Bölüm 3 "Tuvalet Kapısı"

1.2K 94 69
                                    

Yıldıza basmanızın benim için önemli olduğunu hatırlatmak isterimmm. Keyifli okumalar ❤

O gün kızların sorgusunun ardından Kerim'in gözlerini üzerimde bulduğumu fakat kuruntu olup olmadığını çözemediğimi söyledim.

Hande dudağını düz bir çizgi gibi yapmayı bırakıp "Sen böyle şeyleri takmazsın ki." dedi kayıtsızca.

"Evet, takmıyorum. Kesinlikle takmıyorum. Sadece onun da diğer erkekler gibi aynı olduğunu söylemek istedim."

Bu kez Eliz "Dur bakalım, bir göz hapsine alalım şu Kerim'i." der demez paniklemiştim.

Elimi havada sallayıp "Sakın ha, çaktırırsınız falan rezil olurum. Boş verin kapanır gider bu konu. Hem öyle olsa da ne değişir ki? Hiç." deyip kıkırdadım.

Hande gözlerini kısıp "Ceren'i rahatsız etmen için mükemmel bir fırsat aslında." derken hiç de tekin bir profil çizmiyordu. Yüzüme yayılan gülüşe engel olamadım. Kahvemi dudaklarıma götürüp koca bir yudum aldıktan sonra "Öyle ama kaosa ayıracak sürenin sonuna geldim." dedim kendimden emin bir tonla.

"Çocuk da zaten koşa koşa Balım'a geliyordu. Bunca zaman anlamadığımıza göre Balım'ın kuruntusudur."

Eliz gerçekçi bir yaklaşımla durumu ele almıştı. Ben de bunu fazlasıyla mantıklı bulup başımı sallamıştım hemen.

Elimdeki kalemi bırakıp "Bakın ne diyeceğim, Sudenaz'ın doğum günü partisi var. Sizin de gelip gelmeyeceğinizi sormamı istedi. Ne dersiniz?" dedim. Ellerimi çenemin altında açmış şirin görünmeye çalışıyordum.

Eliz anında önündeki kitaba dönüp "Benim yetiştirmem gereken ödevlerim var." dediğinde Hande ile aynı anda haykırmıştık.

"Hadi ama! Teslim tarihine daha iki hafta var."

Eliz başını hızlı hızlı sağa sola sallıyor, kalemiyle kitaptan bir paragrafın altını çiziyordu.

Ondan umudum kalmayınca Hande'ye döndüm. Hande yüzüne yakışmayan yapmacık bir gülüşle bana bakıp "Ee... Eliz yoksa ben de yokum." demişti güçlükle.

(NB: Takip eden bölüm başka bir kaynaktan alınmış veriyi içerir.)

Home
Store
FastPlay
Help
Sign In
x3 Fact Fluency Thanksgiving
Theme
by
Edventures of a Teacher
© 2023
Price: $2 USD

"Ben? Ben bostan korkuluğu muyum?"

Hande bakışlarını şalının iplerine dikmişti. "Tabii ki değilsin ama seni orada göremem bile. Bir an bile durmuyorsun. Tek başıma n'apacağım?"

İçimden hak versem de bunu ona belli edecek halim yoktu. "Aşk olsun Hande! Şuradan şuraya kımıldamam, sen yeter ki gel."

"Bebeğim söz vermiyorum ama bakayım. Ne zamandı?" demişti yine belirsiz bir yüzle. Hiç umudum yoktu ama neyse.

"Cumartesi akşamı."

Sonrasında Hande ve Burak hakkında konuşmuş ve bir sürü çıkarımda bulunmuştuk. Hande'nin bulutların üzerinde hissetmesine az kalmıştı. Onun adına seviniyordum.

Dersler bitince akşamın soğuğunda evlerimize ayrılmıştık. Eliz ve ben ev arkadaşıydık. Hande'nin evi ile aramızda oldukça işlek bir cadde vardı. Evimiz çarşıya yakındı. Merkezi bir yer olması nedeniyle tutmuştuk zaten. Geç kalan biri olarak ulaşım benim için önemliydi.

Ertesi gün yine okula erken saatlerde gitmiştik ve bu kez ben de dahil ders çalışmıştık. Ders saatinde fakülteye geçmiştik. Ben, dün Eliz'in söylediklerinden sonra Kerim ve Kerim'e dair fikirlerimi kafamdan silmiştim. Onu görünce öfke veya bir kıpırtı tanesi hissetmemiştim fakat elimde olmadan Şeyma ile olan etkileşimini anlamaya çalışmıştım. İlk ders arasında sırasından bile kalkmamıştı. Sıraya başını dayamış gözlerini de kapatmıştı. Sınıftan çıkarken onu böyle bırakmıştım. On beş dakika sonra sınıfa girdiğimdeyse onu uyumaktan vazgeçmiş biçimde, hâlâ sırasında ama bu kez karşısında ona bir şeyler anlatıp duran Şeyma'yı dinlerken bulmuştum.